Copy out the lines of the records below, from the line that contains "Jeesus Ketsemanis" through the line that contains "Lisalugemine: Brk 3:1-8", including both of those lines.

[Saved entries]
○ ○ ○ ○ ○ ○ ○
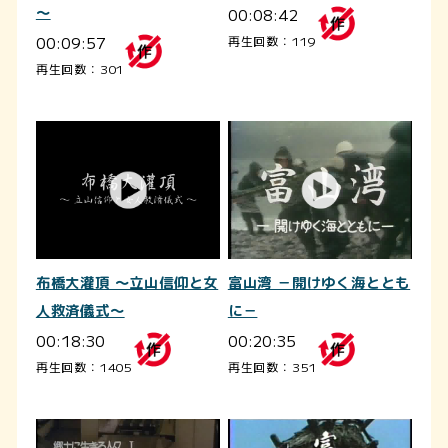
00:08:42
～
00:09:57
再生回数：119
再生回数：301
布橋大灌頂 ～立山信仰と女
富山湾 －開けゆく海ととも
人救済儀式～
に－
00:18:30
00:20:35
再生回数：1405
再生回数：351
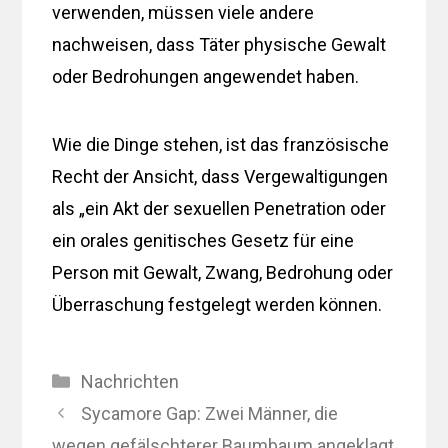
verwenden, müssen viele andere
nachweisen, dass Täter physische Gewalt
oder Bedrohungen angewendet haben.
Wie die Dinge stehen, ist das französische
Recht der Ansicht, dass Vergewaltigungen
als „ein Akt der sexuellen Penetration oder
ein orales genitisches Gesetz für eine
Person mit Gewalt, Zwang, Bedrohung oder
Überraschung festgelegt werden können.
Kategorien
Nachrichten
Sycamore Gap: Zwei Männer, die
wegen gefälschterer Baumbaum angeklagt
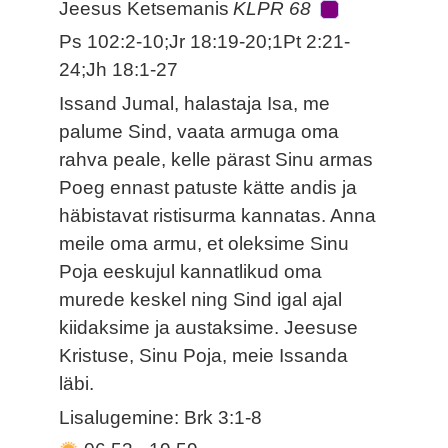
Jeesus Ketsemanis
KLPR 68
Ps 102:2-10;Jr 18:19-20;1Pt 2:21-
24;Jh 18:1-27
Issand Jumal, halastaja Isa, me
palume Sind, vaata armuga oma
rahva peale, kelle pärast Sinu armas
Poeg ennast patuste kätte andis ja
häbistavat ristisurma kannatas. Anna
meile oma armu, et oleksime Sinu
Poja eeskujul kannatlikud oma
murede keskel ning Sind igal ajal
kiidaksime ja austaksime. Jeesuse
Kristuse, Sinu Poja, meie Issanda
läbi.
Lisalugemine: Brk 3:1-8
○ ○ ○ ○ ○ ○ ○
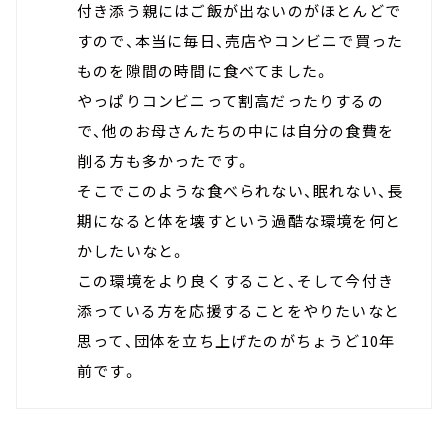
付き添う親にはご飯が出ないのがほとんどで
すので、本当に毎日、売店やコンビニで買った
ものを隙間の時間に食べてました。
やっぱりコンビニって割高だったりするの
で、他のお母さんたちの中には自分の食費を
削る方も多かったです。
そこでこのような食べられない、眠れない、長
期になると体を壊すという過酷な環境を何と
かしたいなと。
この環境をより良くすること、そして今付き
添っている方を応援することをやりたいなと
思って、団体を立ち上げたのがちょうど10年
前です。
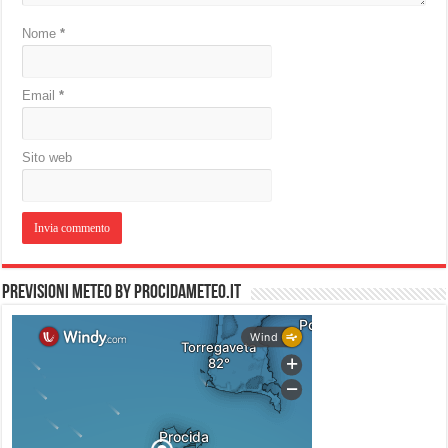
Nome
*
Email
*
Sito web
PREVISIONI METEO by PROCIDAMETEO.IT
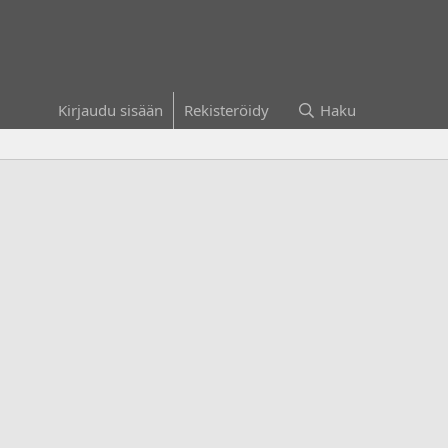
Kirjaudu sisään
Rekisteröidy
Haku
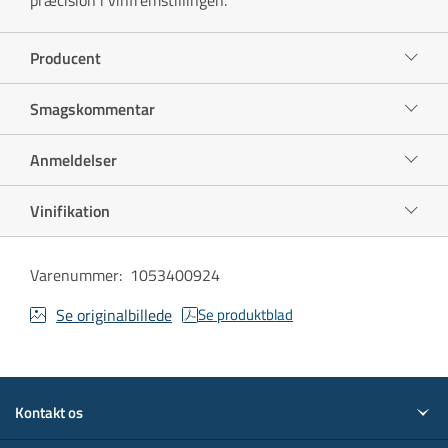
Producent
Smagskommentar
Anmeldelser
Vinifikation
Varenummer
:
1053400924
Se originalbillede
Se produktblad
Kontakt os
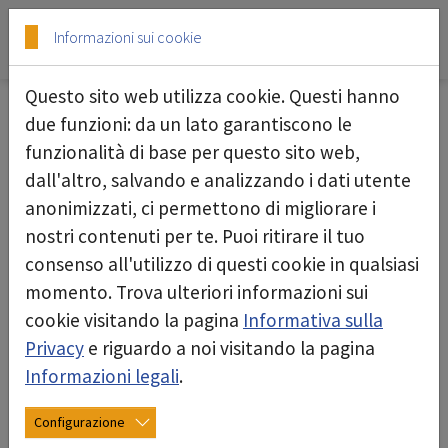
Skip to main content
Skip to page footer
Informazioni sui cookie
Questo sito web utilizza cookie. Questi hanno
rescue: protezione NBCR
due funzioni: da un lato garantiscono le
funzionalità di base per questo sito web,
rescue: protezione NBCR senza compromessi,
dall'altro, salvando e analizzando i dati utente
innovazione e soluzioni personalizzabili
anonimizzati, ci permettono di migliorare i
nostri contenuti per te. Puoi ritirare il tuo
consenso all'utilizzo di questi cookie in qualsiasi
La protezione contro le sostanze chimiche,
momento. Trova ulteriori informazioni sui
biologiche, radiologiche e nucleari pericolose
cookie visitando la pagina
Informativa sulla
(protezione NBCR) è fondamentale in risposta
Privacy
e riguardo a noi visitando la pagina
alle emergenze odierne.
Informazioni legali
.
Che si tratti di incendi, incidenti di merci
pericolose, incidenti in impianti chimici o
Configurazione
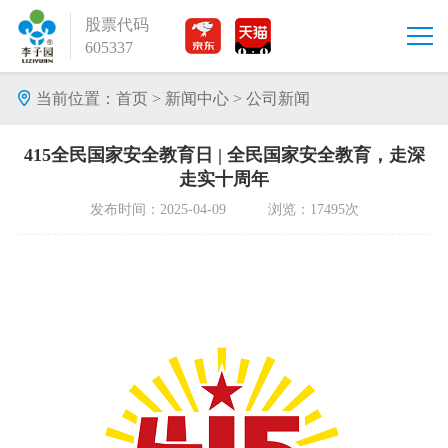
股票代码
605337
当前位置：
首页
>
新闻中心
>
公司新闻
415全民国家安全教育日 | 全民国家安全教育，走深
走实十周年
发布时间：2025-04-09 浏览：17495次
○ ○ ○ ○ ○ ○ ○
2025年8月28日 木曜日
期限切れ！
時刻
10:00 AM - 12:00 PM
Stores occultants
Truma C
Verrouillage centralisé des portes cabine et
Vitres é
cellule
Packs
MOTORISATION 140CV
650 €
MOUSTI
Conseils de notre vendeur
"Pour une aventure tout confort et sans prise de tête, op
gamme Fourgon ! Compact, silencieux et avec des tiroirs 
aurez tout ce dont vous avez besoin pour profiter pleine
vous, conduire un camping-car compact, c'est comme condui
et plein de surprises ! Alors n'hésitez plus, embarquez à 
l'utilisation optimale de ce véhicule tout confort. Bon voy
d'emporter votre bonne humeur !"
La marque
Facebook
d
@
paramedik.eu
○ ○ ○ ○ ○ ○ ○
◆ **Finished task**
Jeesus Ketsemanis
KLPR 68
Ps 102:2-10;Jr 18:19-20;1Pt 2:21-
24;Jh 18:1-27
Issand Jumal, halastaja Isa, me
palume Sind, vaata armuga oma
rahva peale, kelle pärast Sinu armas
Poeg ennast patuste kätte andis ja
häbistavat ristisurma kannatas. Anna
meile oma armu, et oleksime Sinu
Poja eeskujul kannatlikud oma
murede keskel ning Sind igal ajal
kiidaksime ja austaksime. Jeesuse
Kristuse, Sinu Poja, meie Issanda
läbi.
Lisalugemine: Brk 3:1-8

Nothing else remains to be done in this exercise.